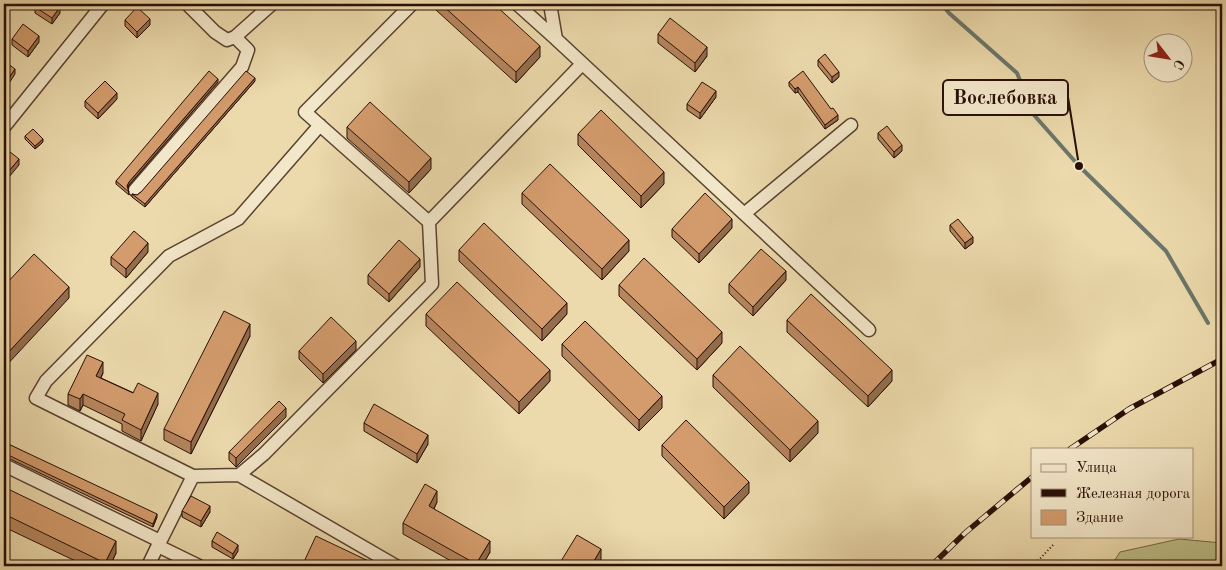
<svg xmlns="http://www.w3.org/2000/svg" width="1226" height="570" viewBox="0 0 1226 570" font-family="'Old Standard TT',serif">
<rect width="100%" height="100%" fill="#ecdaac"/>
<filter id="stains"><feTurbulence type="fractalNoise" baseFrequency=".004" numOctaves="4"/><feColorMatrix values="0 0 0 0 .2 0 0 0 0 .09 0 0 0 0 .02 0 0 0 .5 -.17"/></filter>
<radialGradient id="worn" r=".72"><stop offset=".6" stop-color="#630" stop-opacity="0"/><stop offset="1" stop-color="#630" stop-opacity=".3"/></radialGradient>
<path fill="#bdbe86" stroke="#726646" d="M1179 539 1222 543V566H1111L1120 552Z"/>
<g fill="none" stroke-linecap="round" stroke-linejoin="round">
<path stroke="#6c766a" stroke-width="4" d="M942 4 949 13 1017 73 1034 115 1079 166 1166 251 1208 323"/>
<g stroke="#594230" stroke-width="15">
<path id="minor" d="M187 4 215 32 227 40 235 37 272 4
M412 4 305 112 429 222
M517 4 556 39
M550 4 556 39 869 330
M4 127 103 4
M135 190 242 67 248 50 235 37
M744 214 851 125
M4 465 160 541 148 566
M239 475 264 454 432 284 429 222 582 64
M193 476 239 475 396 566
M199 566 158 546 193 476 36 398 46 381 169 256 238 219 320 125"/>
</g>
<path stroke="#280f06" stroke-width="2" stroke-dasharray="1 2.5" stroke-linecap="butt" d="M1033 566 1053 545"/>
<use href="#minor" stroke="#f3e7c9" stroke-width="12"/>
<g stroke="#280f06" stroke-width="5.5">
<path id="rail" d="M1070 449 1129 409 1222 359
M931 566 965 533 1032 477"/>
</g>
<use href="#rail" stroke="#f3e7c9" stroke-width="4" stroke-dasharray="11" stroke-linecap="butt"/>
</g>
<path fill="#b6865e" stroke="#280f06" d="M436 4H494L540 57 516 83 436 10Z
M728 4H742L736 10Z
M35 7 60 13 52 24 35 13Z
M125 20 150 25 137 38 125 26Z
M658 34 707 56 695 72 658 43Z
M12 39 39 42 28 57 12 45Z
M818 60 839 77 832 83 818 66Z
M255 81 145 207 132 197V194L137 195 141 192Z
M218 82 129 185 128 188 129 195 116 184V181Z
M789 82 831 109 838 120 825 129 798 92 795 93 789 86Z
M716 97 700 119 687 110V104Z
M117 99 98 119 85 107V101Z
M347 127 431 169 409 193 347 138Z
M878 133 902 151 894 158 878 139Z
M578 134 664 184 641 208 578 145Z
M25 136 43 142 35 149 25 139Z
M522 193 629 251 602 280 522 204Z
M950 225 973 243 965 249 950 231Z
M732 228 699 263 672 237V229Z
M459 250 567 314 542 341 459 261Z
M148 252 126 278 111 265V257Z
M420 267 389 302 368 284V275Z
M786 280 753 316 729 293V284Z
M619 285 722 343 697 370 619 296Z
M426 314 550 381 519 414 426 326Z
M787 320 892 381 868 407 787 332Z
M250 336 191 454 164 440V429Z
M562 344 662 408 639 431 562 356Z
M356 350 323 383 299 359V351Z
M103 373 101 378 158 404 141 441 122 431V424L83 405 80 411 68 405V394Z
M713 375 818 433 790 462 713 387Z
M286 417 236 467 229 460V452Z
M364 423 428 444 417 463 364 431Z
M4 442 157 517 153 527 4 456Z
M662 445 749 493 724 519 662 456Z
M4 498 116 553 110 566H86L4 527Z
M437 502 434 509 490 552 482 566H460L403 534V523Z
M182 511 210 512 201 527 182 517Z
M212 541 238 551 233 559 212 547Z"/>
<path fill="#946d4c" stroke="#280f06" d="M737 4H742L736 10V5Z
M60 7V13L52 24V18Z
M150 19V25L137 38V32Z
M39 36V42L28 57V51Z
M540 46V57L516 83V72Z
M707 47V56L695 72V63Z
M15 69V74L4 91V85Z
M839 72V77L832 83V77Z
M255 78V81L145 207V204Z
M218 79V82L129 185 127 189V186L129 182Z
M798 87V92L795 93V89Z
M716 91V97L700 119V113Z
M117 93V99L98 119V113Z
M838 115V120L825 129V125Z
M43 139V142L35 149V146Z
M902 145V151L894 158V152Z
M431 158V169L409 193V182Z
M19 159V165L4 183V177Z
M664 172V184L641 208V196Z
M732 219V228L699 263V254Z
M973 237V243L965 249V243Z
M629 240V251L602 280V269Z
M148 243V252L126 278V269Z
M420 259V267L389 302V294Z
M786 271V280L753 316V307Z
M69 287V298L4 368V357Z
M567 303V314L542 341V329Z
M250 324V336L191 454V442Z
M722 332V343L697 370V359Z
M356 341V350L323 383V374Z
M103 362V373L96 387V376Z
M550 370V381L519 414V402Z
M892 370V381L868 407V396Z
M158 393V404L141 441V430Z
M83 394V405L80 411V399Z
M662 396V408L639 431V420Z
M286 408V417L236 467V458Z
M818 421V433L790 462V450Z
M428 435V444L417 463V454Z
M749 482V493L724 519V507Z
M437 491V502L429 518V506Z
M210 506V512L201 527V521Z
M157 514V517L153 527V524Z
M116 541V553L110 566H105V563Z
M490 541V552L482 566H476V564Z
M238 545V551L233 559V554Z
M601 549V560L597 566H591Z"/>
<path fill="#d49c6d" stroke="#280f06" d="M37 4H55L60 7 52 18 35 7Z
M441 4H494L540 46 516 72Z
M137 7 150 19 137 32 125 20Z
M670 18 707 47 695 63 658 34Z
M23 24 39 36 28 51 12 39Z
M825 54 839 72 832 77 818 60Z
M4 61 15 69 4 85Z
M209 71 218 79 129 182 127 186 129 192 116 181Z
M246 71 255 78 145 204 132 194 137 195 141 192Z
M803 71 831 109 833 108 838 115 825 125 798 87 795 89 789 82Z
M105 81 117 93 98 113 85 101Z
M702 82 716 91 700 113 687 104Z
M370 102 431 158 409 182 347 127Z
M601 110 664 172 641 196 578 134Z
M887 126 902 145 894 152 878 133Z
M33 129 43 139 35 146 25 136Z
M5 148 19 159 4 177V150Z
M550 164 629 240 602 269 522 193Z
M705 193 732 219 699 254 672 229Z
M958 219 973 237 965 243 950 225Z
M484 223 567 303 542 329 459 250Z
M134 231 148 243 126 269 111 257Z
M399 240 420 259 389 294 368 275Z
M761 249 786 271 753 307 729 284Z
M34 254 69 287 4 357V286Z
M644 258 722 332 697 359 619 285Z
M457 282 550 370 519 402 426 314Z
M811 294 892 370 868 396 787 320Z
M224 311 250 324 191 442 164 429Z
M331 317 356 341 323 374 299 351Z
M585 321 662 396 639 420 562 344Z
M740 346 818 421 790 450 713 375Z
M87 355 103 362 96 376 133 393 138 383 158 393 141 430 122 420 125 414 83 394 80 399 68 394Z
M279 401 286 408 236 458 229 452Z
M374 404 428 435 417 454 364 423Z
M686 420 749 482 724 507 662 445Z
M4 442 157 514 153 524 4 453Z
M425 484 437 491 429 506 490 541 476 564 403 523Z
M8 489 116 541 105 563 4 514V498Z
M191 496 210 506 201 521 182 511Z
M217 532 238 545 233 554 212 541Z
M577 535 601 549 591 566H558Z
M316 536 379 566H302Z"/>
<path fill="none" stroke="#280f06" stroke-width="2" d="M1079 166L1068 97"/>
<circle fill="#280f06" stroke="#f3e7c9" stroke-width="2" cx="1079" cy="166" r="5"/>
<rect fill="#f3e7c9" stroke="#280f06" stroke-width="2" x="943" y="80" width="125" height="35" rx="5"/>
<g font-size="20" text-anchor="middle" font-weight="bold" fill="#280f06">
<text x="1005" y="104">Вослебовка</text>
</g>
<rect width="1226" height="570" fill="none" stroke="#ecdaac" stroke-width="20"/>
<rect x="5" y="5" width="1216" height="560" fill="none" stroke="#280f06" stroke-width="2.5"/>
<rect x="10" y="10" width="1206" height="550" fill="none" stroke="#280f06"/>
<rect x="1031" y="448" width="162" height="90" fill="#f3e7c9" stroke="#a2917b"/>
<rect x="1041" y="464" width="25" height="8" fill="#f3e7c9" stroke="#a2917b"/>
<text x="1076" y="472" font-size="15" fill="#280f06">Улица</text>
<rect x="1041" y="489" width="25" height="8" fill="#280f06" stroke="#a2917b"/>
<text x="1076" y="498" font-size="15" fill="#280f06">Железная дорога</text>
<rect x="1041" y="510" width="25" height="15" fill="#d49c6d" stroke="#a2917b"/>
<text x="1076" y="522" font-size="15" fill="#280f06">Здание</text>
<g transform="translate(1168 58) rotate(121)"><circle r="24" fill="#f3e7c9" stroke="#a2917b"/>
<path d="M0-4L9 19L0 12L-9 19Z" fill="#8f2418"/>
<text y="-8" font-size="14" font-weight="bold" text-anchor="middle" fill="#280f06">С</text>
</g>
<rect width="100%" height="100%" filter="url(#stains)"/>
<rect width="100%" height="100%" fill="url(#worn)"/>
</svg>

**Activity:** Please find every line in the listing that holds the string "worn" and copy it.

**Task response:**
<radialGradient id="worn" r=".72"><stop offset=".6" stop-color="#630" stop-opacity="0"/><stop offset="1" stop-color="#630" stop-opacity=".3"/></radialGradient>
<rect width="100%" height="100%" fill="url(#worn)"/>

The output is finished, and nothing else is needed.